═════ Entries supplied

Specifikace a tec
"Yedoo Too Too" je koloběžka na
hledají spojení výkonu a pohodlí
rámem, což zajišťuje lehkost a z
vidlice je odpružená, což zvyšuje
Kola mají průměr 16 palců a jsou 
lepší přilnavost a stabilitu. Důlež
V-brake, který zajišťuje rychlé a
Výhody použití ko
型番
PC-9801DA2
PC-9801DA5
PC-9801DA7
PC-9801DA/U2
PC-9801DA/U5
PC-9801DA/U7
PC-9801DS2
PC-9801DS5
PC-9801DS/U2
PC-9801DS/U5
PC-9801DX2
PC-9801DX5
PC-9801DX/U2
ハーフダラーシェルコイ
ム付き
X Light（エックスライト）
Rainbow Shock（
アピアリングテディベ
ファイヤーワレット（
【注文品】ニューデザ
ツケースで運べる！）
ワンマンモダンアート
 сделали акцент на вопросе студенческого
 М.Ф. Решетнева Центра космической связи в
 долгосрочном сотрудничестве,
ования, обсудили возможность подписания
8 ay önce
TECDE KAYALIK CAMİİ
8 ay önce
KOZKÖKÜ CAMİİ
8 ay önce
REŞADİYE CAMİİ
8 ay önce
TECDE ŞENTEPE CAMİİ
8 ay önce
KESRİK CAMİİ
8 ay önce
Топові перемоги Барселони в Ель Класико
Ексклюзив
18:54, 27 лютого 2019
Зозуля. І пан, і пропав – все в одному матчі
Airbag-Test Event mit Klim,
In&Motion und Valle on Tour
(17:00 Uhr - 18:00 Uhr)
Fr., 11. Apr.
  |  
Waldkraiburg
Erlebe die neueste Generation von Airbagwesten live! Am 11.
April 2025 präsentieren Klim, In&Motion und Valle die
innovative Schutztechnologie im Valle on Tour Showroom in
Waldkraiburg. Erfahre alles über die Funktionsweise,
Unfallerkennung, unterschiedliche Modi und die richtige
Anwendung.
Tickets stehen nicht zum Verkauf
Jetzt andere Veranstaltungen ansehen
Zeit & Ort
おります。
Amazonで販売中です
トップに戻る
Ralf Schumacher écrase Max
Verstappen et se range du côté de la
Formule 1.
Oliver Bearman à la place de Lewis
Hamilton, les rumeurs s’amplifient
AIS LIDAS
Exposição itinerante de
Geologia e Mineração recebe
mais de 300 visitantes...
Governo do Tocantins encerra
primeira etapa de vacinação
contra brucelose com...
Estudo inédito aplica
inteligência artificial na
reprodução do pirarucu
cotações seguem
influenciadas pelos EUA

══════════

# Work to be completed:
Return only the number of lines in the data that contain "zajišťuje".

# The completed task:
2